**Required action:** In the column on political parties, write out the part from "But the parties" up to and including "Party of Korea.", word for word.

Segment Start: Text shown

Political parties in peril
Published: 04 Mar. 2016, 21:28
I am a scholar teaching politics and studying the subject, and I never thought I would be writing this column today.
About 20 years ago, I was writing my doctoral dissertation on the ideological reforms of Western European political parties. Back then, I had a strong belief that political parties were the engine leading democracy.
When the window of democratization opened in Korea in 1987, I had the expectation that party politics would be more active and that the study of political parties would be the center of political science.
But Korea’s political parties continued to regress in the face of this historical juncture in which superpowers nationwide are overtly attempting to take control of the peninsula.
In about a month, the general election will take place, but the ruling and opposition parties only managed to approve a long-overdue electoral map just this week.
This is the peak of their shamelessness. While the United States and China boisterously compete against each other on the peninsula to enter the era of the “Group of 2,” the ruling and opposition parties have continued their fight. The ruling Saenuri Party pushed forward new bills as the opposition countered with a filibuster. And these disappointments have even prompted some analysts to argue that party politics must be abandoned once and for all.
Of course, political party crises are not new in an advanced democracy. As we can see by the popularity of U.S. Republican presidential candidate Donald Trump, based on the rage and frustration felt by the lower- and middle-classes, an outsider’s politics often serves as a threat to an established political party.
But the parties in such countries, with more than a century of democracy, have countered crises through remarkable reform. In 1979, Margaret Thatcher reformed Britain’s Conservative Party to overcome government paralysis and embody neoconservatism. Francois Mitterrand ended decades of factional fighting in the Socialist Party to win the French presidency.
These examples share some common points.
First, a significant political or economic crisis took place, and a reformist group detected the crisis and moved to use it to change the power structure within its own political party. Second, the group kept up with changes over time, adopting new policies and ideologies.
Let’s use this scenario in looking at the Saenuri Party and Minjoo Party of Korea.

Segment End: Text shown
Segment Start: Material supplied

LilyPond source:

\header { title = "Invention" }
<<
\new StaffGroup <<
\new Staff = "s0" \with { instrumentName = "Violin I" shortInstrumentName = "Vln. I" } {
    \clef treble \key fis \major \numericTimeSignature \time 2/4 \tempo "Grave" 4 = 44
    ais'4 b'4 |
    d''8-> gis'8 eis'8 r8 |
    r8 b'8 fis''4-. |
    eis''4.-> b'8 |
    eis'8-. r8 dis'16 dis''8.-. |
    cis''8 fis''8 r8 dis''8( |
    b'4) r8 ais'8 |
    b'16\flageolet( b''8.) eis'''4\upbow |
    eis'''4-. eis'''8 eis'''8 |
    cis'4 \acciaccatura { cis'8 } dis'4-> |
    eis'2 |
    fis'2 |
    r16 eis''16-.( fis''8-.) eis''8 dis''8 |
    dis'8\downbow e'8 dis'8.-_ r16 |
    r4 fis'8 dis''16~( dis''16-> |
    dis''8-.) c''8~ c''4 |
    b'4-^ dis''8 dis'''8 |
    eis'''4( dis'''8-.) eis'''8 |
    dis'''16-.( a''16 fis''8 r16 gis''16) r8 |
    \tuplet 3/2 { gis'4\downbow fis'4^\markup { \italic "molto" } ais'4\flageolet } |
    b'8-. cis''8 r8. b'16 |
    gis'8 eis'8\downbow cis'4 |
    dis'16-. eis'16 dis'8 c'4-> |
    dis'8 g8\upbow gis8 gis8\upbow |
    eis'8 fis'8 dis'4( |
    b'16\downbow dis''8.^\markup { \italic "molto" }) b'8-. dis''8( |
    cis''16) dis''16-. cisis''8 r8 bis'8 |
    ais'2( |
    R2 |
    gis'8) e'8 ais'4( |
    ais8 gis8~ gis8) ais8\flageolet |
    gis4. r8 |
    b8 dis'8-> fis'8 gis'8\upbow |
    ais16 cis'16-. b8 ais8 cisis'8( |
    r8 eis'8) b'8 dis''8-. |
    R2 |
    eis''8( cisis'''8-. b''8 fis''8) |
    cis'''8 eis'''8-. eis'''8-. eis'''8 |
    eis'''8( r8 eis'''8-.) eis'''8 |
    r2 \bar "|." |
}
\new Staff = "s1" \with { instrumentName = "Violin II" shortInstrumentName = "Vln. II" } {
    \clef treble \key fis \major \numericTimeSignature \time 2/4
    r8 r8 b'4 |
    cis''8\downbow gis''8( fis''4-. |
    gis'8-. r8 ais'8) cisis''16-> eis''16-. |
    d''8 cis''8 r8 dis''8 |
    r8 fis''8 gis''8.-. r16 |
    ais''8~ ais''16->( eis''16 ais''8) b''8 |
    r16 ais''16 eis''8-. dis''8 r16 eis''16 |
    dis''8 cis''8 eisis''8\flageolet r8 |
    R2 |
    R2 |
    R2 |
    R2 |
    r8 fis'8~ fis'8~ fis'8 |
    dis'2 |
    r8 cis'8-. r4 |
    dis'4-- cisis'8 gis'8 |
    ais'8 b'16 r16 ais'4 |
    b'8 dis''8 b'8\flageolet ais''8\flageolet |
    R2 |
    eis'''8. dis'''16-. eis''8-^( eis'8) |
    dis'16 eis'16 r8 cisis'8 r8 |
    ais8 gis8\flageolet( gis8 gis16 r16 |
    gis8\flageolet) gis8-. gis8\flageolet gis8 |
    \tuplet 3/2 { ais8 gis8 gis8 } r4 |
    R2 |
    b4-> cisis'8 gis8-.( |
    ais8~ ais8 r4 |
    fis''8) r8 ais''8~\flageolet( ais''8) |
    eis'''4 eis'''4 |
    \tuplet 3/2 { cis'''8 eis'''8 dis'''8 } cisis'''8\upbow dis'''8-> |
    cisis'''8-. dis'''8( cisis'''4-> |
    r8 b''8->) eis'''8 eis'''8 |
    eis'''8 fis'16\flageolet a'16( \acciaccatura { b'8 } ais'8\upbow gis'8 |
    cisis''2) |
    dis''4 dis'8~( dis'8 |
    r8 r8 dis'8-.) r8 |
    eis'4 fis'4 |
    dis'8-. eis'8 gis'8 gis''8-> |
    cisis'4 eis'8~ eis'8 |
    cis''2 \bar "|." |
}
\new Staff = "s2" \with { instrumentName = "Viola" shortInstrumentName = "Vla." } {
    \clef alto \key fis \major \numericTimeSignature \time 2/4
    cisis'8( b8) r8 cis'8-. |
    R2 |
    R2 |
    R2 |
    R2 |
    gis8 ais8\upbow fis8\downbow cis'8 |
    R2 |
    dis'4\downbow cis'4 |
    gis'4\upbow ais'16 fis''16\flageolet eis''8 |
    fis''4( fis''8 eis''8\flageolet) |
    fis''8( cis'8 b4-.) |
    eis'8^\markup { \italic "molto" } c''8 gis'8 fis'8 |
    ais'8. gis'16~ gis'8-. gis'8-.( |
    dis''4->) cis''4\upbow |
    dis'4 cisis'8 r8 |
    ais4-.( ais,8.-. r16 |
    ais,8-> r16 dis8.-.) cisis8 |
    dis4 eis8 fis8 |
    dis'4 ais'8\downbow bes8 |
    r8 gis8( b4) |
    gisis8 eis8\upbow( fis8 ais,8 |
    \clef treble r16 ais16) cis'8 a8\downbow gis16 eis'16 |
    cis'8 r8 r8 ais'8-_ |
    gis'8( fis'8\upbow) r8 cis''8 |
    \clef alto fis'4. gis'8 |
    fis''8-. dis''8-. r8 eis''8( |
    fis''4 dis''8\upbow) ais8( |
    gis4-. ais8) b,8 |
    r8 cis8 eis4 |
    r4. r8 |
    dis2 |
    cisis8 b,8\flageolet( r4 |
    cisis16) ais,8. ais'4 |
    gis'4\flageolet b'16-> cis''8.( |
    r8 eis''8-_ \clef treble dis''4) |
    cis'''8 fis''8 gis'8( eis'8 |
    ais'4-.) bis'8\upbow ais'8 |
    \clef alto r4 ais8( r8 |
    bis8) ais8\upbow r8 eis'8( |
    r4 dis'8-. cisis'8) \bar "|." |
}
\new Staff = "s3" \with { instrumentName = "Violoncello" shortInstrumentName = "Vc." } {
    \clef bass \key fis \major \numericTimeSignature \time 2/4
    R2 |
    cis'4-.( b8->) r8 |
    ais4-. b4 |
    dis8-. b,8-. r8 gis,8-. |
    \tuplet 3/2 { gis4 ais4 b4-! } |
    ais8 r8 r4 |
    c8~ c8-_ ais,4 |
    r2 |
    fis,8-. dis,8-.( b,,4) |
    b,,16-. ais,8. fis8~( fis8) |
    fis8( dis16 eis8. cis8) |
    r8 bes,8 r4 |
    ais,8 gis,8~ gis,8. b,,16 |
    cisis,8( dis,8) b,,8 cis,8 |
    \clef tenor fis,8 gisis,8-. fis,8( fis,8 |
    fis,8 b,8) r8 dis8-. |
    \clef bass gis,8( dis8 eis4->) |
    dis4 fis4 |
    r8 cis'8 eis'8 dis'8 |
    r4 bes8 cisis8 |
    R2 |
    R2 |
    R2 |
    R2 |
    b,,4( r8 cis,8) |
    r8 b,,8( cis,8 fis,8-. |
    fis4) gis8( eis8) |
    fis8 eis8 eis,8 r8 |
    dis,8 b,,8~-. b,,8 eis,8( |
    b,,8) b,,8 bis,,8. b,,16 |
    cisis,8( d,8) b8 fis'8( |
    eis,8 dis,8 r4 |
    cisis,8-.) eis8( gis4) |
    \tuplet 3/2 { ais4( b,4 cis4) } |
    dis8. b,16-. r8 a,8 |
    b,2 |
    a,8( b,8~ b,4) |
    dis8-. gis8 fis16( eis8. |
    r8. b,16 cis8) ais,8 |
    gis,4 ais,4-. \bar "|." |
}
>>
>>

Segment End: Material supplied

**Result:**
But the parties in such countries, with more than a century of democracy, have countered crises through remarkable reform. In 1979, Margaret Thatcher reformed Britain’s Conservative Party to overcome government paralysis and embody neoconservatism. Francois Mitterrand ended decades of factional fighting in the Socialist Party to win the French presidency.
These examples share some common points.
First, a significant political or economic crisis took place, and a reformist group detected the crisis and moved to use it to change the power structure within its own political party. Second, the group kept up with changes over time, adopting new policies and ideologies.
Let’s use this scenario in looking at the Saenuri Party and Minjoo Party of Korea.